— Start of Extracted records —

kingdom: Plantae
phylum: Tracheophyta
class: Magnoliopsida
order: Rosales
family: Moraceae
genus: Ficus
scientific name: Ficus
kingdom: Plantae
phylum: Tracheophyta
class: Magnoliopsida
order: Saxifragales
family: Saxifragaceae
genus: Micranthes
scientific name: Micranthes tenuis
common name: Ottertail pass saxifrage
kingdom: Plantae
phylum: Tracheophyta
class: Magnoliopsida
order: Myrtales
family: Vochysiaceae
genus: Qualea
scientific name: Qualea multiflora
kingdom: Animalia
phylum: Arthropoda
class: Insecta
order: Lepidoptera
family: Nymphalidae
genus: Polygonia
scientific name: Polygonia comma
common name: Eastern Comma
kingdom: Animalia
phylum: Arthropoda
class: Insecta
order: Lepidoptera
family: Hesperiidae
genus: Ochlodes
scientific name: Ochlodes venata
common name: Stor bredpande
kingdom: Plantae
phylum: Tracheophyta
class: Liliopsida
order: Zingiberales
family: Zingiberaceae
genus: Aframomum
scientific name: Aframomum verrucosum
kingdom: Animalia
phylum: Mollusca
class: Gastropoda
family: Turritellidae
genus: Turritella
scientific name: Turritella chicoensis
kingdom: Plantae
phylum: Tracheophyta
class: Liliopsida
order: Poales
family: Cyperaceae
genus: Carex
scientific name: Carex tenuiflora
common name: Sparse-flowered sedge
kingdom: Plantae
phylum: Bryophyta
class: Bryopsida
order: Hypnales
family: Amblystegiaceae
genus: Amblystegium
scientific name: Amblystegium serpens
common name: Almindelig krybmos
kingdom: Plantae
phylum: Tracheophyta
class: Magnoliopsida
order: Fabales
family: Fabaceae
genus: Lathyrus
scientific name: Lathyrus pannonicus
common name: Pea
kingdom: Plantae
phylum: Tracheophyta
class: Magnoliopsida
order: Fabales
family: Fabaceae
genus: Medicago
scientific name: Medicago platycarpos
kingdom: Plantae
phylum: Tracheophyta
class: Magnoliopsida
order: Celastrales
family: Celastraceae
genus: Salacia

— End of Extracted records —

*What is needed:* Please quote the listing above in full, keeping every line unchanged from the first to the last.

*Task result:*
kingdom: Plantae
phylum: Tracheophyta
class: Magnoliopsida
order: Rosales
family: Moraceae
genus: Ficus
scientific name: Ficus
kingdom: Plantae
phylum: Tracheophyta
class: Magnoliopsida
order: Saxifragales
family: Saxifragaceae
genus: Micranthes
scientific name: Micranthes tenuis
common name: Ottertail pass saxifrage
kingdom: Plantae
phylum: Tracheophyta
class: Magnoliopsida
order: Myrtales
family: Vochysiaceae
genus: Qualea
scientific name: Qualea multiflora
kingdom: Animalia
phylum: Arthropoda
class: Insecta
order: Lepidoptera
family: Nymphalidae
genus: Polygonia
scientific name: Polygonia comma
common name: Eastern Comma
kingdom: Animalia
phylum: Arthropoda
class: Insecta
order: Lepidoptera
family: Hesperiidae
genus: Ochlodes
scientific name: Ochlodes venata
common name: Stor bredpande
kingdom: Plantae
phylum: Tracheophyta
class: Liliopsida
order: Zingiberales
family: Zingiberaceae
genus: Aframomum
scientific name: Aframomum verrucosum
kingdom: Animalia
phylum: Mollusca
class: Gastropoda
family: Turritellidae
genus: Turritella
scientific name: Turritella chicoensis
kingdom: Plantae
phylum: Tracheophyta
class: Liliopsida
order: Poales
family: Cyperaceae
genus: Carex
scientific name: Carex tenuiflora
common name: Sparse-flowered sedge
kingdom: Plantae
phylum: Bryophyta
class: Bryopsida
order: Hypnales
family: Amblystegiaceae
genus: Amblystegium
scientific name: Amblystegium serpens
common name: Almindelig krybmos
kingdom: Plantae
phylum: Tracheophyta
class: Magnoliopsida
order: Fabales
family: Fabaceae
genus: Lathyrus
scientific name: Lathyrus pannonicus
common name: Pea
kingdom: Plantae
phylum: Tracheophyta
class: Magnoliopsida
order: Fabales
family: Fabaceae
genus: Medicago
scientific name: Medicago platycarpos
kingdom: Plantae
phylum: Tracheophyta
class: Magnoliopsida
order: Celastrales
family: Celastraceae
genus: Salacia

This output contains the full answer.